**PASSAGE SHOWN:**
Re: [PATCH v2 3/6] Teach SELinux about a new userfaultfd class

Daniel Colascione <dancol@xxxxxxxxxx> · Wed, 12 Feb 2020 11:13:16 -0800

On Wed, Feb 12, 2020 at 11:10 AM Stephen Smalley <sds@xxxxxxxxxxxxx> wrote:
>
> On 2/12/20 2:04 PM, Daniel Colascione wrote:
> > On Wed, Feb 12, 2020 at 10:59 AM Stephen Smalley <sds@xxxxxxxxxxxxx> wrote:
> >>
> >> On 2/12/20 1:04 PM, Stephen Smalley wrote:
> >>> On 2/12/20 12:19 PM, Daniel Colascione wrote:
> >>>> Thanks for taking a look.
> >>>>
> >>>> On Wed, Feb 12, 2020 at 9:04 AM Stephen Smalley <sds@xxxxxxxxxxxxx>
> >>>> wrote:
> >>>>>
> >>>>> On 2/11/20 5:55 PM, Daniel Colascione wrote:
> >>>>>> Use the secure anonymous inode LSM hook we just added to let SELinux
> >>>>>> policy place restrictions on userfaultfd use. The create operation
> >>>>>> applies to processes creating new instances of these file objects;
> >>>>>> transfer between processes is covered by restrictions on read, write,
> >>>>>> and ioctl access already checked inside selinux_file_receive.

**ENTRIES PROVIDED:**
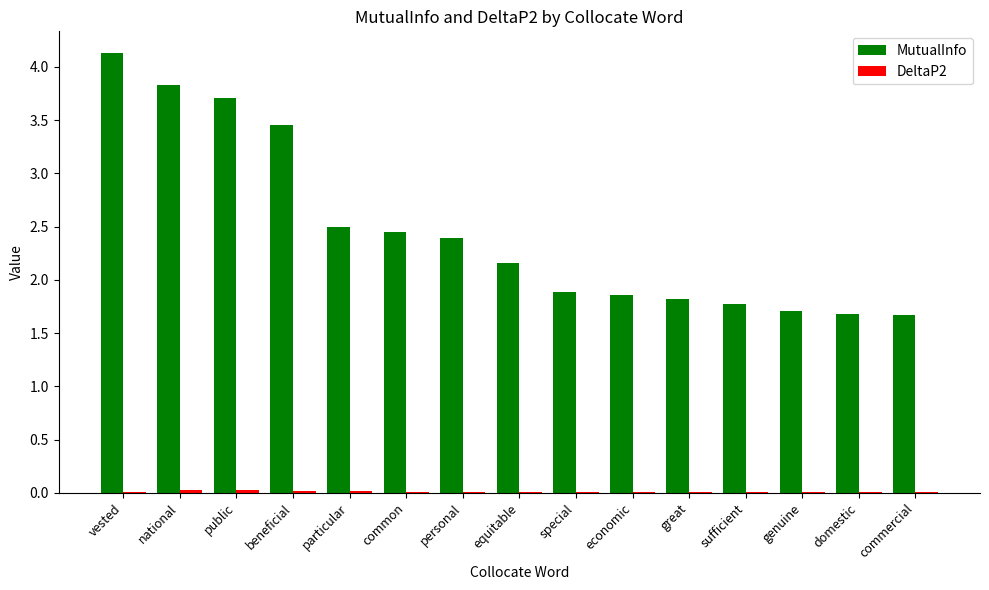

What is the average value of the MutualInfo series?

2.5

--

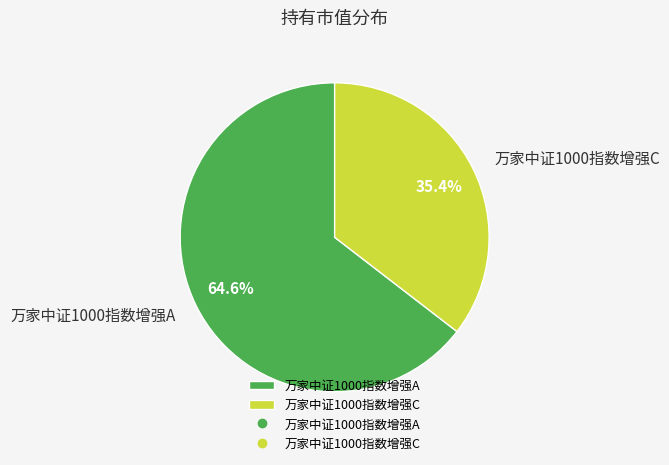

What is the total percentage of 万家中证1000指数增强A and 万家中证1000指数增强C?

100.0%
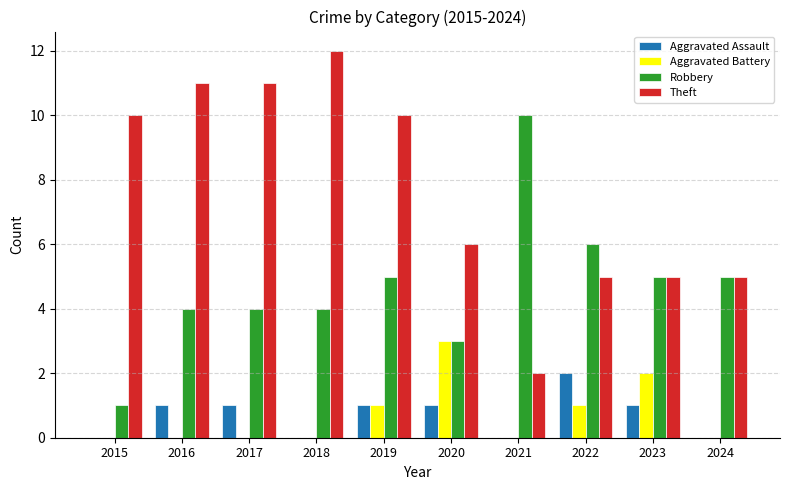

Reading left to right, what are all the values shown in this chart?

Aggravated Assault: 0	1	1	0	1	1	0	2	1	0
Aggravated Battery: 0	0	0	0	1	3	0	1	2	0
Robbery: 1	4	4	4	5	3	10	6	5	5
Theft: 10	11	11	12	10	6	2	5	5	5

**TASK DIRECTIONS:** The patch discussion names the kinds of access that selinux_file_receive already checks when these file objects move between processes. List each one.

**ANSWER BELOW:** read, write, ioctl